Nonparametric estimation of a covariate-adjusted counterfactual
treatment regimen response curve
- URL: http://arxiv.org/abs/2309.16099v1
- Date: Thu, 28 Sep 2023 01:46:24 GMT
- Title: Nonparametric estimation of a covariate-adjusted counterfactual
treatment regimen response curve
- Authors: Ashkan Ertefaie, Luke Duttweiler, Brent A. Johnson and Mark J. van der
Laan
- Abstract summary: Flexible estimation of the mean outcome under a treatment regimen is a key step toward personalized medicine.
We propose an inverse probability weighted nonparametrically efficient estimator of the smoothed regimen-response curve function.
Some finite-sample properties are explored with simulations.

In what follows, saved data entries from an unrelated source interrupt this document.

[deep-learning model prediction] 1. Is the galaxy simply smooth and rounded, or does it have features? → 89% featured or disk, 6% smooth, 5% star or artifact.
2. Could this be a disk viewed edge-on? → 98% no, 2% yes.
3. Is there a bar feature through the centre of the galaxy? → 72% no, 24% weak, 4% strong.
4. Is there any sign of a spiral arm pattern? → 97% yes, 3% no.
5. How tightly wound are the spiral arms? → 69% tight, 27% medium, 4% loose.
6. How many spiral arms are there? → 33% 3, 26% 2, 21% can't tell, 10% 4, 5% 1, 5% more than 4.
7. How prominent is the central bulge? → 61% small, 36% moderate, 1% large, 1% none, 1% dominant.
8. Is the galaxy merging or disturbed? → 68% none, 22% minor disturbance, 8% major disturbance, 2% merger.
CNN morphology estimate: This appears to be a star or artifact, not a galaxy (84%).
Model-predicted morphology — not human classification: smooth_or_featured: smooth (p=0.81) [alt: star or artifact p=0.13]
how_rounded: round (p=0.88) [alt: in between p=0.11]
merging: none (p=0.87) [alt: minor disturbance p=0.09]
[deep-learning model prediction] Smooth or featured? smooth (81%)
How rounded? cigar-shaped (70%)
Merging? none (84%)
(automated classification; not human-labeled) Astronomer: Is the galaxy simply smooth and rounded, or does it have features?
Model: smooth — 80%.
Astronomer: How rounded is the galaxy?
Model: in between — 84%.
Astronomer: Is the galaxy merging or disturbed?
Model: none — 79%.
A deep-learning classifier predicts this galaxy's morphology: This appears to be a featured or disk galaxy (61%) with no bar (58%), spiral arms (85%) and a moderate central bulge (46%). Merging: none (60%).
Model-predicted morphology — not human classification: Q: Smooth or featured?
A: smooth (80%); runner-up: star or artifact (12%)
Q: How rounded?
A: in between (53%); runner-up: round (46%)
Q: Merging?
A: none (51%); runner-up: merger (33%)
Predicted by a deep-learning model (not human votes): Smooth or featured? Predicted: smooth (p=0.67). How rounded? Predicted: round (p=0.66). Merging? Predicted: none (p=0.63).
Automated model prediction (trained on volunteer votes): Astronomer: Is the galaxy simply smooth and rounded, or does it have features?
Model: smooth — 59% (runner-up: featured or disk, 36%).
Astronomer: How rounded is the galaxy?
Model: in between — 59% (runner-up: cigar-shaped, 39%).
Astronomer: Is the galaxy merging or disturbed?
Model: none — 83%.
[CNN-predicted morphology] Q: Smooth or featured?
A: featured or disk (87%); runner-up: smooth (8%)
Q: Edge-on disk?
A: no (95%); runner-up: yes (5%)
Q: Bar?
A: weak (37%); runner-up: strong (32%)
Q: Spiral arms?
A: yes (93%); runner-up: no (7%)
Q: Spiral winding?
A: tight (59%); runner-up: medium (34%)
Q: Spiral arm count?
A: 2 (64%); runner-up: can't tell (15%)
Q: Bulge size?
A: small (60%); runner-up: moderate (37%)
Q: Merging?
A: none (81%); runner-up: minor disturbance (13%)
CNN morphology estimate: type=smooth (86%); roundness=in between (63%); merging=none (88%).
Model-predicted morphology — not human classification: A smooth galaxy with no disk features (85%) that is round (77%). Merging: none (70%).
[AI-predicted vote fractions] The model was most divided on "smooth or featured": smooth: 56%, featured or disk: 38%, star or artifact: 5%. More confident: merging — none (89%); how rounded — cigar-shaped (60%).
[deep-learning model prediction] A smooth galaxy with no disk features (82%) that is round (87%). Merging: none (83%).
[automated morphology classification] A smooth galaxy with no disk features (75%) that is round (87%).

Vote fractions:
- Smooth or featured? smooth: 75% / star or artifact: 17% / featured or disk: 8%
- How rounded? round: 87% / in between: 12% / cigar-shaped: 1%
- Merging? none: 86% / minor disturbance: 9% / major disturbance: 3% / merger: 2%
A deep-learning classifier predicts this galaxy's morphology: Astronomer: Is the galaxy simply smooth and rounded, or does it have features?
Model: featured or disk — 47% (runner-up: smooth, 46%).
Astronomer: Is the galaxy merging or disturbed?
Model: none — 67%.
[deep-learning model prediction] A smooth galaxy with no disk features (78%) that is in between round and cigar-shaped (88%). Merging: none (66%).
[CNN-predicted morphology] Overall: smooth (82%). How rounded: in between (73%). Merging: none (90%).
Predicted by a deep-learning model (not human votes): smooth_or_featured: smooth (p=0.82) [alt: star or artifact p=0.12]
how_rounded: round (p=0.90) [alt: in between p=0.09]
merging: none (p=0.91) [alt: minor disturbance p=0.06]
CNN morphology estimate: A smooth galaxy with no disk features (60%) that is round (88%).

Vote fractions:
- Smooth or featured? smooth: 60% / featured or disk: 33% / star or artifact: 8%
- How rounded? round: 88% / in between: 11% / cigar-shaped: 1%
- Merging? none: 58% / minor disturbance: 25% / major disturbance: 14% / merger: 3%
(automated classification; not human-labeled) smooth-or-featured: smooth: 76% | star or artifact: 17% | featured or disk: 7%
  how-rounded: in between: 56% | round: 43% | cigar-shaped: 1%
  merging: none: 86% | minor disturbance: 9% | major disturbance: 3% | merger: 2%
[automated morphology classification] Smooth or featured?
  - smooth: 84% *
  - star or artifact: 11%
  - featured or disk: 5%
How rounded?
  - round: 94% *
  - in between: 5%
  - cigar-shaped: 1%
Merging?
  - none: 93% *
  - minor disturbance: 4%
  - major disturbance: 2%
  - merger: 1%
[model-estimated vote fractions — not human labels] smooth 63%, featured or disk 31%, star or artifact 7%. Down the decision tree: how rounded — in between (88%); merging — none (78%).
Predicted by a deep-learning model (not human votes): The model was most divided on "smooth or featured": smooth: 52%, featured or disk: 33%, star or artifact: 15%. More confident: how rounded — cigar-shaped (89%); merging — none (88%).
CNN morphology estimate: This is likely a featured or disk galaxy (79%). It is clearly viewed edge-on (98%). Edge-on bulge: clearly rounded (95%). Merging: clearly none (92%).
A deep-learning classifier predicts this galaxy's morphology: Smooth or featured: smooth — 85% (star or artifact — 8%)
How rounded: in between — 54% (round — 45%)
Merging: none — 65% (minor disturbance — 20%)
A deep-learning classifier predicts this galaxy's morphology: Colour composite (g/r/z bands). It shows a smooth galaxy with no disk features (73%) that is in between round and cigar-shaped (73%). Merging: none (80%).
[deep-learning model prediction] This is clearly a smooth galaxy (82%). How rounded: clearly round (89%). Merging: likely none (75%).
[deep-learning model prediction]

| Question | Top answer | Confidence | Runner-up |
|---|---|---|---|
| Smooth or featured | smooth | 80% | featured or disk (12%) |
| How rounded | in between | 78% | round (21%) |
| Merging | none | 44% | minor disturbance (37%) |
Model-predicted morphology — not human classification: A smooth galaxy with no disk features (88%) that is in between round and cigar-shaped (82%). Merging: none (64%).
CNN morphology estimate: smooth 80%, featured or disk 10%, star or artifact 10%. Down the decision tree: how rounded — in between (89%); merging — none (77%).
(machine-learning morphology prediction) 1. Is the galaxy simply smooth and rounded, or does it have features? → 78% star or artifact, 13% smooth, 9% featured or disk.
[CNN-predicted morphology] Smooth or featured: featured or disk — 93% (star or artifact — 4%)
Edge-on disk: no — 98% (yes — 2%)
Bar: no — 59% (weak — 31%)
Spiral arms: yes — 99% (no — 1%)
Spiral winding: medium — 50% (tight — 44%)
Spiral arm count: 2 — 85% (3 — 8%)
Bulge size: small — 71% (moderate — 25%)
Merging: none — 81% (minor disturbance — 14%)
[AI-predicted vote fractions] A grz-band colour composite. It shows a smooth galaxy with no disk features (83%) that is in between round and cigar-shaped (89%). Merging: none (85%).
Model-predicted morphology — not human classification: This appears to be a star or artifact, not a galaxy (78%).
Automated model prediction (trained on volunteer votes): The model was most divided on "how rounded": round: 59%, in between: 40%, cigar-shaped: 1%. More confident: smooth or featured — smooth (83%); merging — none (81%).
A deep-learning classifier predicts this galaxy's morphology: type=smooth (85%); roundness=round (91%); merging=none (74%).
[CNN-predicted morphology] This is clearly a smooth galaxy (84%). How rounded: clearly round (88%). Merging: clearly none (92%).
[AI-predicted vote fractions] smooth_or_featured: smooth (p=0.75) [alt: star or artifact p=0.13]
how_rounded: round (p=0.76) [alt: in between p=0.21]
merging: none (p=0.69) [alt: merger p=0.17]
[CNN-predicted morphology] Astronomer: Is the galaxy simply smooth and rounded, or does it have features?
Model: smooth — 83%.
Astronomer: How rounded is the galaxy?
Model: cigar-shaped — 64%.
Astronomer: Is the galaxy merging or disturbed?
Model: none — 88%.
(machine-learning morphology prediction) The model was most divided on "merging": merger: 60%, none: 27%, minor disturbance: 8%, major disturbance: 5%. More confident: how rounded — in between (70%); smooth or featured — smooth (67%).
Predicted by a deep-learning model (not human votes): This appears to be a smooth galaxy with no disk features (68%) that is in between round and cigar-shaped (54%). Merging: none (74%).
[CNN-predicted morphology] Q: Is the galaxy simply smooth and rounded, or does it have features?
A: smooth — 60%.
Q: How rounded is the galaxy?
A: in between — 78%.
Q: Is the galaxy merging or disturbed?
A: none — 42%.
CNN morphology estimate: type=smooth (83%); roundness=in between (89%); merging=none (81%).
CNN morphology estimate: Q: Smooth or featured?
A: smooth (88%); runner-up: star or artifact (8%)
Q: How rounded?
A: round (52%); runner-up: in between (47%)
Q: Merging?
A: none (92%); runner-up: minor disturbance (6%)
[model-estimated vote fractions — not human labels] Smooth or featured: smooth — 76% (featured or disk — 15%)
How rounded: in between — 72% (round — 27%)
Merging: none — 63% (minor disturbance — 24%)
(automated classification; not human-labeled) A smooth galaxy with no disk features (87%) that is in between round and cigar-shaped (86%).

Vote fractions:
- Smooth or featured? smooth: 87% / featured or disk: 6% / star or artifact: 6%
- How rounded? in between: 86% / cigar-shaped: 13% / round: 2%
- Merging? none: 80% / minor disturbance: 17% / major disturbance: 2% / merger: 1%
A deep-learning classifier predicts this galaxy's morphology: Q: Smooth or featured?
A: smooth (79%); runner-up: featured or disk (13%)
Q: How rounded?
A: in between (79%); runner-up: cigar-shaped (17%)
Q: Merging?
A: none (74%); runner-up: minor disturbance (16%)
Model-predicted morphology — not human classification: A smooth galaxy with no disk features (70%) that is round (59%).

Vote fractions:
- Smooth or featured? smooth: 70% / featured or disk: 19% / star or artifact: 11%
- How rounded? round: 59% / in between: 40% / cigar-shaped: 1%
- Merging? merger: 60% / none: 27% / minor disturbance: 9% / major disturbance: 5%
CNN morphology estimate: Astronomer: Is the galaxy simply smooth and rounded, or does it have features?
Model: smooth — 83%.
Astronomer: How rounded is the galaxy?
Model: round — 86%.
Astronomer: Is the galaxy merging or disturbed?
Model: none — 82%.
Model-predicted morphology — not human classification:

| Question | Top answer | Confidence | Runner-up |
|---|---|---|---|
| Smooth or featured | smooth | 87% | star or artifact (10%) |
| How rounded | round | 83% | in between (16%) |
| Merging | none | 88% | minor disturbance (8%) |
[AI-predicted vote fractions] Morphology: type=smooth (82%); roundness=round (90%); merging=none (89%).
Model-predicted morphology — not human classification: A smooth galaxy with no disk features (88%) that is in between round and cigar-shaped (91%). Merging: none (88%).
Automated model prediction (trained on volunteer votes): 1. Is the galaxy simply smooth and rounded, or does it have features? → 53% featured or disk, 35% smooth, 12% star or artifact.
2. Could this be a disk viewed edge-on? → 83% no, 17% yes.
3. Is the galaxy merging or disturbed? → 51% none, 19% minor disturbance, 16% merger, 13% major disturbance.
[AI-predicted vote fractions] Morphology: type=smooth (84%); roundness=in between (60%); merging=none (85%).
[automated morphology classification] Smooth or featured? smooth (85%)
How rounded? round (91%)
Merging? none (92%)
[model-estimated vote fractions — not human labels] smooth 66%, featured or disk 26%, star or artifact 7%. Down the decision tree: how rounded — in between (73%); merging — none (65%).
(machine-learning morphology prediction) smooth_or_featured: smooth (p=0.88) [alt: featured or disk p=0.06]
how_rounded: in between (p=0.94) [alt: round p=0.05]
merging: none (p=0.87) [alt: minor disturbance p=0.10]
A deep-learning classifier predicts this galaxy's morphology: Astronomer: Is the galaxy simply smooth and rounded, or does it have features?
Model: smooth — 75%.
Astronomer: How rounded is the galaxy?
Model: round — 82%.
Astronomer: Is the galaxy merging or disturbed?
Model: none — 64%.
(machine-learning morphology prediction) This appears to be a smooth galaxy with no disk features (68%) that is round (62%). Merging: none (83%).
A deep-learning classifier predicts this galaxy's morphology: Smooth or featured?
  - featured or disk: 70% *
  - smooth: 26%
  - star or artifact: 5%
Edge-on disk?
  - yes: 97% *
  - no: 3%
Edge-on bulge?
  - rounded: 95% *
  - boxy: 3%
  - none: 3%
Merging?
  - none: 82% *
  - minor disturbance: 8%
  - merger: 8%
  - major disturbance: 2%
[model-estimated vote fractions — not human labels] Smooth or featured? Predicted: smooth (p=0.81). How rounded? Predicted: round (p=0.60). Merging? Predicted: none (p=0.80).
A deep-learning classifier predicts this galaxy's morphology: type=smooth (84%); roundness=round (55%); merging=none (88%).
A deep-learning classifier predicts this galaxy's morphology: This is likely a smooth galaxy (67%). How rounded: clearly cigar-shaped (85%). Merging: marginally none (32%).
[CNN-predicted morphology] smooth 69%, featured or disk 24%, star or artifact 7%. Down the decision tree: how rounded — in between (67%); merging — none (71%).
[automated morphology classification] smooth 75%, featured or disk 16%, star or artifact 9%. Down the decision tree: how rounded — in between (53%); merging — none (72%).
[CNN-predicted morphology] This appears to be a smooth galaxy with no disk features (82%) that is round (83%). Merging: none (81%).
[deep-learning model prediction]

- Score: 2.7446241148152253
- License: http://creativecommons.org/licenses/by/4.0/
- Abstract: Flexible estimation of the mean outcome under a treatment regimen (i.e.,
value function) is the key step toward personalized medicine. We define our
target parameter as a conditional value function given a set of baseline
covariates which we refer to as a stratum based value function. We focus on
semiparametric class of decision rules and propose a sieve based nonparametric
covariate adjusted regimen-response curve estimator within that class. Our work
contributes in several ways. First, we propose an inverse probability weighted
nonparametrically efficient estimator of the smoothed regimen-response curve
function. We show that asymptotic linearity is achieved when the nuisance
functions are undersmoothed sufficiently. Asymptotic and finite sample criteria
for undersmoothing are proposed. Second, using Gaussian process theory, we
propose simultaneous confidence intervals for the smoothed regimen-response
curve function. Third, we provide consistency and convergence rate for the
optimizer of the regimen-response curve estimator; this enables us to estimate
an optimal semiparametric rule. The latter is important as the optimizer
corresponds with the optimal dynamic treatment regimen. Some finite-sample
properties are explored with simulations.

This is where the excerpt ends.